● WHAT YOU WILL DO
Work through the records below and copy every line that includes "Instr".

------ PROVIDED DATA ------

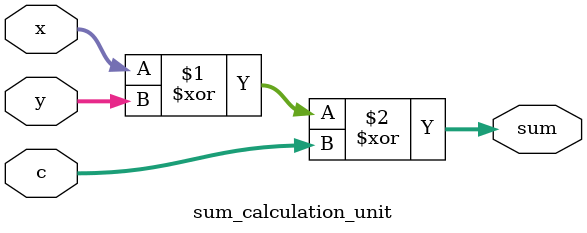
<source format=sv>
module xor_iterative(
    input [4:0] x,         // 扩展为5位
    input [4:0] y,         // 扩展为5位
    output [4:0] z         // 扩展为5位
);
    // 内部连线
    wire [4:0] g;          // Generate信号
    wire [4:0] p;          // Propagate信号
    wire [1:0] GG;         // 组间Generate信号
    wire [1:0] PP;         // 组间Propagate信号
    wire [6:0] c;          // Carry信号，包括初始进位和各级跳跃进位
    wire [4:0] sum;        // 加法和
    
    // 第一级：生成基本的g和p信号
    generate_propagate_unit gp_unit (
        .x(x),
        .y(y),
        .g(g),
        .p(p)
    );
    
    // 第二级：跳跃进位逻辑
    skip_carry_unit skip_unit (
        .g(g),
        .p(p),
        .cin(1'b0),
        .GG(GG),
        .PP(PP),
        .c(c)
    );
    
    // 第三级：计算最终和
    sum_calculation_unit sum_unit (
        .x(x),
        .y(y),
        .c(c[4:0]),
        .sum(sum)
    );
    
    // 输出赋值
    assign z = sum;
    
endmodule

// 产生Generate和Propagate信号的子模块
module generate_propagate_unit(
    input [4:0] x,
    input [4:0] y,
    output [4:0] g,
    output [4:0] p
);
    // 更精确的Generate和Propagate定义
    assign g = x & y;       // Generate: 当x和y都为1时产生进位
    assign p = x ^ y;       // Propagate: 当x和y不同时可能传播进位
endmodule

// 跳跃进位加法器逻辑子模块
module skip_carry_unit(
    input [4:0] g,
    input [4:0] p,
    input cin,
    output [1:0] GG,        // 块Generate
    output [1:0] PP,        // 块Propagate
    output [6:0] c          // 所有进位信号
);
    // 第一级进位计算
    assign c[0] = cin;
    
    // 分组 - 前3位为一组，后2位为一组
    // 计算第一组的块Generate和块Propagate
    assign GG[0] = g[2] | (p[2] & g[1]) | (p[2] & p[1] & g[0]);
    assign PP[0] = p[2] & p[1] & p[0];
    
    // 计算第二组的块Generate和块Propagate
    assign GG[1] = g[4] | (p[4] & g[3]);
    assign PP[1] = p[4] & p[3];
    
    // 计算各位进位
    // 第一组内部进位
    assign c[1] = g[0] | (p[0] & cin);
    assign c[2] = g[1] | (p[1] & g[0]) | (p[1] & p[0] & cin);
    
    // 第一组到第二组的进位
    assign c[3] = GG[0] | (PP[0] & cin);
    
    // 第二组内部进位
    assign c[4] = g[3] | (p[3] & c[3]);
    assign c[5] = g[4] | (p[4] & g[3]) | (p[4] & p[3] & c[3]);
    
    // 最终进位输出（如果需要）
    assign c[6] = GG[1] | (PP[1] & c[3]);
endmodule

// 计算和的子模块
module sum_calculation_unit(
    input [4:0] x,
    input [4:0] y,
    input [4:0] c,
    output [4:0] sum
);
    // 使用异或计算每一位的和
    assign sum = x ^ y ^ c;
endmodule
</source>
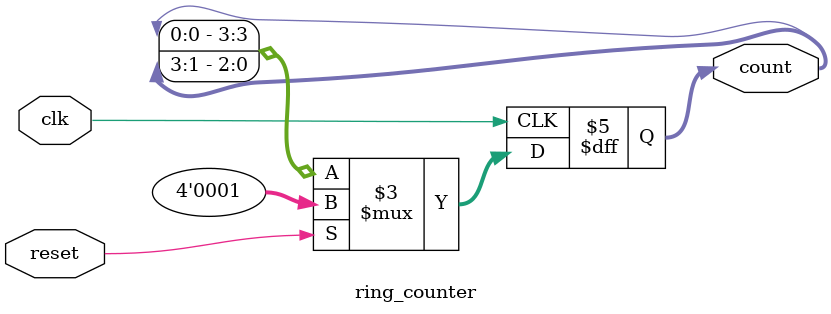
<source format=v>
module ring_counter(clk,reset,count);

input clk,reset;
output reg [3:0] count;

always@(posedge clk)
    begin

        if (reset)
            count <= 4'b0001;
        else
            count <= {count[0],count[3:1]};
        
    end

endmodule


</source>
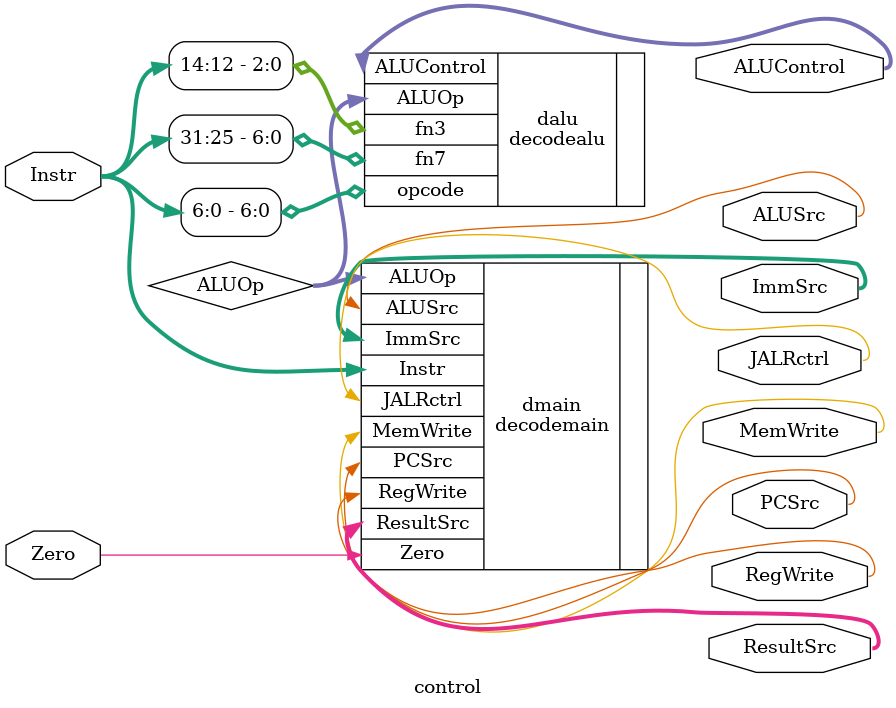
<source format=sv>
module control #(
    parameter D_WIDTH = 32
)(
    input logic Zero, //what does this do?
    input logic [D_WIDTH-1:0] Instr, //will need more than this later , for fn3 and 7

    output logic PCSrc, 
    output logic [1:0] ResultSrc,
    output logic MemWrite,
    output logic [2:0] ALUControl,
    output logic ALUSrc,
    output logic [1:0] ImmSrc,  
    output logic RegWrite,
    output logic JALRctrl                
);

logic [1:0] ALUOp; 

decodemain dmain(
    //.opcode(Instr[6:0]),
    .Instr(Instr),
    .Zero(Zero),
    .PCSrc(PCSrc), 
    .ResultSrc(ResultSrc),
    .MemWrite(MemWrite),
    .ALUSrc(ALUSrc),
    .ImmSrc(ImmSrc),  
    .RegWrite(RegWrite),
    .ALUOp(ALUOp),
    .JALRctrl(JALRctrl)
);

decodealu dalu(
    .opcode(Instr[6:0]),
    .ALUOp(ALUOp),
    .fn3(Instr[14:12]),
    .fn7(Instr[31:25]),
    .ALUControl(ALUControl)
);

endmodule

</source>
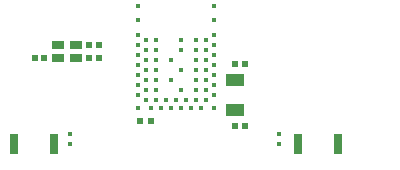
<source format=gtp>
G04*
G04 #@! TF.GenerationSoftware,Altium Limited,Altium Designer,21.6.4 (81)*
G04*
G04 Layer_Color=8421504*
%FSLAX44Y44*%
%MOMM*%
G71*
G04*
G04 #@! TF.SameCoordinates,74441D79-BE30-4494-89CB-7DD98D1B6E6E*
G04*
G04*
G04 #@! TF.FilePolarity,Positive*
G04*
G01*
G75*
%ADD15R,0.6200X0.6200*%
%ADD16R,0.3500X0.3600*%
%ADD17R,0.5200X0.5500*%
%ADD18R,0.8000X1.7000*%
%ADD19R,1.5500X1.0000*%
%ADD20C,0.0100*%
%ADD21R,0.3900X0.3900*%
%ADD22R,0.3900X0.3900*%
%ADD23R,1.0000X0.8000*%
D15*
X178750Y115000D02*
D03*
X169750D02*
D03*
X249500Y111000D02*
D03*
X258500D02*
D03*
Y163250D02*
D03*
X249500D02*
D03*
D16*
X287250Y95550D02*
D03*
Y103950D02*
D03*
X110500D02*
D03*
Y95550D02*
D03*
D17*
X134500Y168500D02*
D03*
X126500D02*
D03*
Y179500D02*
D03*
X134500D02*
D03*
X88500Y168500D02*
D03*
X80500D02*
D03*
D18*
X337000Y95500D02*
D03*
X303000D02*
D03*
X97000D02*
D03*
X63000D02*
D03*
D19*
X249500Y150250D02*
D03*
Y124250D02*
D03*
D20*
X368550Y102650D02*
D03*
X381250D02*
D03*
X368550Y89950D02*
D03*
X381250D02*
D03*
X368550Y77250D02*
D03*
X381250D02*
D03*
D21*
X183000Y133000D02*
D03*
X178750Y126500D02*
D03*
X168000D02*
D03*
X174500Y133000D02*
D03*
X168000Y137250D02*
D03*
Y145750D02*
D03*
X174500Y141500D02*
D03*
X183000D02*
D03*
X168000Y154250D02*
D03*
X174500Y150000D02*
D03*
X183000D02*
D03*
X168000Y162750D02*
D03*
X174500Y158500D02*
D03*
X183000D02*
D03*
X168000Y171250D02*
D03*
X174500Y167000D02*
D03*
X183000D02*
D03*
Y175500D02*
D03*
X174500D02*
D03*
X168000Y179750D02*
D03*
X183000Y184000D02*
D03*
X174500D02*
D03*
X168000Y188250D02*
D03*
Y200500D02*
D03*
X187250Y126500D02*
D03*
X191500Y133000D02*
D03*
X195750Y126500D02*
D03*
X200000Y133000D02*
D03*
X204250Y126500D02*
D03*
X208500Y133000D02*
D03*
X212750Y126500D02*
D03*
X217000Y133000D02*
D03*
X221250Y126500D02*
D03*
X232000D02*
D03*
X225500Y133000D02*
D03*
X232000Y137250D02*
D03*
X225500Y141500D02*
D03*
X217000D02*
D03*
X232000Y145750D02*
D03*
X225500Y150000D02*
D03*
X217000D02*
D03*
X232000Y154250D02*
D03*
X225500Y158500D02*
D03*
X217000D02*
D03*
X232000Y162750D02*
D03*
X225500Y167000D02*
D03*
X217000D02*
D03*
X232000Y171250D02*
D03*
X225500Y175500D02*
D03*
X217000D02*
D03*
X232000Y179750D02*
D03*
X225500Y184000D02*
D03*
X217000D02*
D03*
X232000Y188250D02*
D03*
Y200500D02*
D03*
Y212750D02*
D03*
X204250Y184000D02*
D03*
Y175500D02*
D03*
X195750Y167000D02*
D03*
X204250Y158500D02*
D03*
X195750Y150000D02*
D03*
X204250Y141500D02*
D03*
D22*
X168000Y212750D02*
D03*
D23*
X100000Y179500D02*
D03*
X115000D02*
D03*
Y168500D02*
D03*
X100000D02*
D03*
M02*

</source>
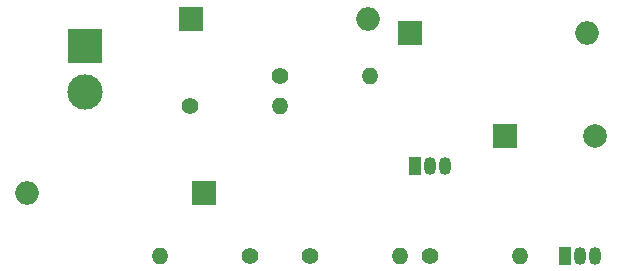
<source format=gbr>
%TF.GenerationSoftware,KiCad,Pcbnew,(6.0.4)*%
%TF.CreationDate,2022-06-15T15:41:16+05:30*%
%TF.ProjectId,subiksha batch,73756269-6b73-4686-9120-62617463682e,rev?*%
%TF.SameCoordinates,Original*%
%TF.FileFunction,Soldermask,Bot*%
%TF.FilePolarity,Negative*%
%FSLAX46Y46*%
G04 Gerber Fmt 4.6, Leading zero omitted, Abs format (unit mm)*
G04 Created by KiCad (PCBNEW (6.0.4)) date 2022-06-15 15:41:16*
%MOMM*%
%LPD*%
G01*
G04 APERTURE LIST*
%ADD10R,1.050000X1.500000*%
%ADD11O,1.050000X1.500000*%
%ADD12C,1.400000*%
%ADD13O,1.400000X1.400000*%
%ADD14R,2.000000X2.000000*%
%ADD15C,2.000000*%
%ADD16R,3.000000X3.000000*%
%ADD17C,3.000000*%
%ADD18O,2.000000X2.000000*%
G04 APERTURE END LIST*
D10*
%TO.C,Q2*%
X170180000Y-101600000D03*
D11*
X171450000Y-101600000D03*
X172720000Y-101600000D03*
%TD*%
D12*
%TO.C,R3*%
X143510000Y-101600000D03*
D13*
X135890000Y-101600000D03*
%TD*%
D12*
%TO.C,R4*%
X138430000Y-88900000D03*
D13*
X146050000Y-88900000D03*
%TD*%
D14*
%TO.C,BZ1*%
X165100000Y-91440000D03*
D15*
X172700000Y-91440000D03*
%TD*%
D16*
%TO.C,J1*%
X129540000Y-83820000D03*
D17*
X129540000Y-87700000D03*
%TD*%
D12*
%TO.C,R2*%
X146050000Y-86360000D03*
D13*
X153670000Y-86360000D03*
%TD*%
D14*
%TO.C,C3*%
X139580000Y-96277500D03*
D18*
X124580000Y-96277500D03*
%TD*%
D12*
%TO.C,R1*%
X158750000Y-101600000D03*
D13*
X166370000Y-101600000D03*
%TD*%
D12*
%TO.C,R5*%
X148590000Y-101600000D03*
D13*
X156210000Y-101600000D03*
%TD*%
D10*
%TO.C,Q1*%
X157480000Y-93980000D03*
D11*
X158750000Y-93980000D03*
X160020000Y-93980000D03*
%TD*%
D14*
%TO.C,C2*%
X157050000Y-82735000D03*
D18*
X172050000Y-82735000D03*
%TD*%
D14*
%TO.C,C1*%
X138500000Y-81522500D03*
D18*
X153500000Y-81522500D03*
%TD*%
M02*

</source>
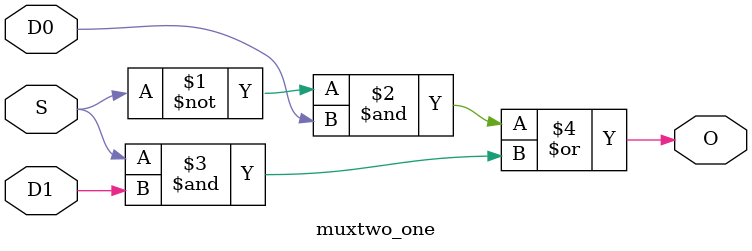
<source format=v>
module muxtwo_one(input D0,D1,S,output wire O);

assign O=(~S & D0) | (S & D1);

endmodule

</source>
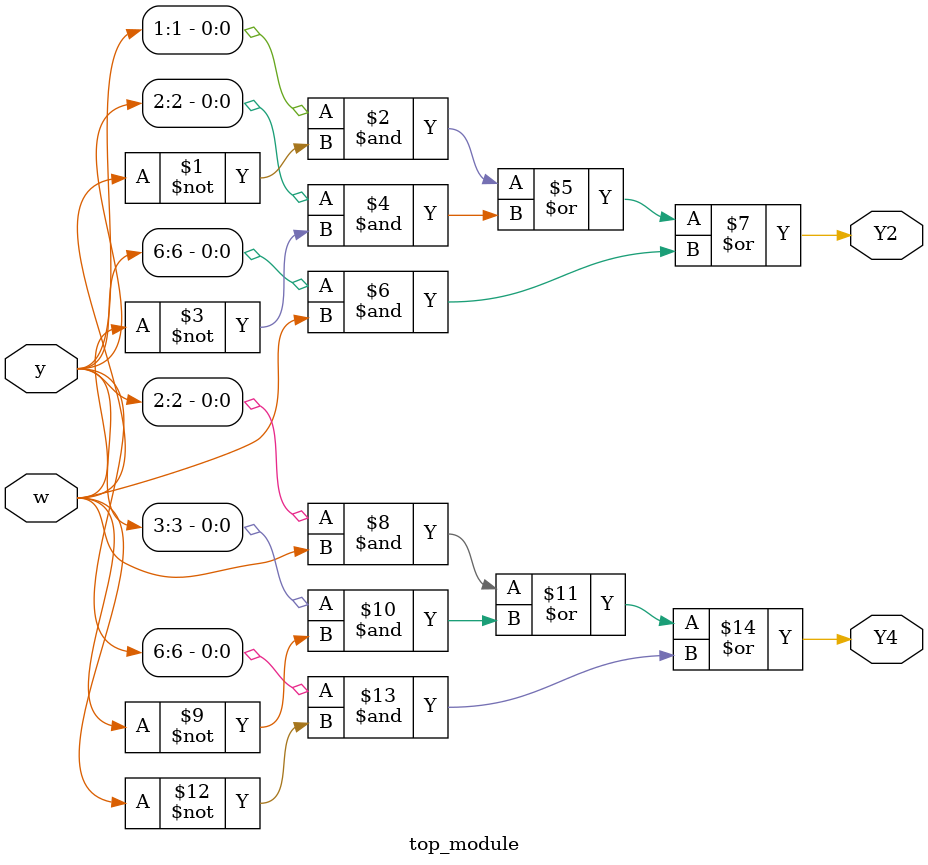
<source format=sv>
module top_module (
	input [6:1] y,
	input w,
	output Y2,
	output Y4
);
	
	assign Y2 = (y[1] & ~w) | (y[2] & ~w) | (y[6] & w);
	assign Y4 = (y[2] & w) | (y[3] & ~w) | (y[6] & ~w);

endmodule

</source>
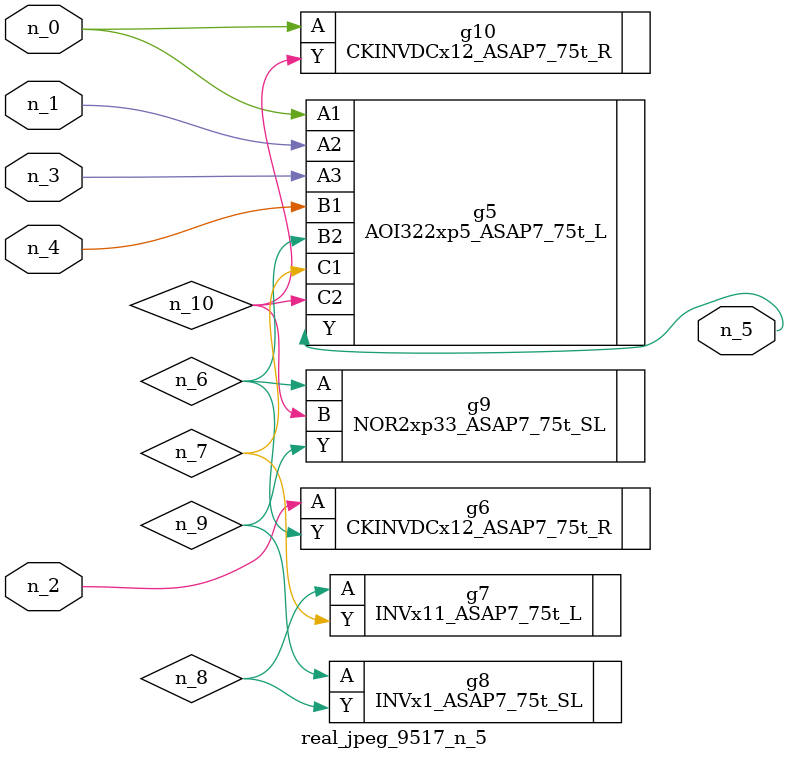
<source format=v>
module real_jpeg_9517_n_5 (n_4, n_0, n_1, n_2, n_3, n_5);

input n_4;
input n_0;
input n_1;
input n_2;
input n_3;

output n_5;

wire n_8;
wire n_6;
wire n_7;
wire n_10;
wire n_9;

AOI322xp5_ASAP7_75t_L g5 ( 
.A1(n_0),
.A2(n_1),
.A3(n_3),
.B1(n_4),
.B2(n_6),
.C1(n_7),
.C2(n_10),
.Y(n_5)
);

CKINVDCx12_ASAP7_75t_R g10 ( 
.A(n_0),
.Y(n_10)
);

CKINVDCx12_ASAP7_75t_R g6 ( 
.A(n_2),
.Y(n_6)
);

NOR2xp33_ASAP7_75t_SL g9 ( 
.A(n_6),
.B(n_10),
.Y(n_9)
);

INVx11_ASAP7_75t_L g7 ( 
.A(n_8),
.Y(n_7)
);

INVx1_ASAP7_75t_SL g8 ( 
.A(n_9),
.Y(n_8)
);


endmodule
</source>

------

● RESULT FOR THIS TASK
    input logic [D_WIDTH-1:0] Instr, //will need more than this later , for fn3 and 7
    //.opcode(Instr[6:0]),
    .Instr(Instr),
    .opcode(Instr[6:0]),
    .fn3(Instr[14:12]),
    .fn7(Instr[31:25]),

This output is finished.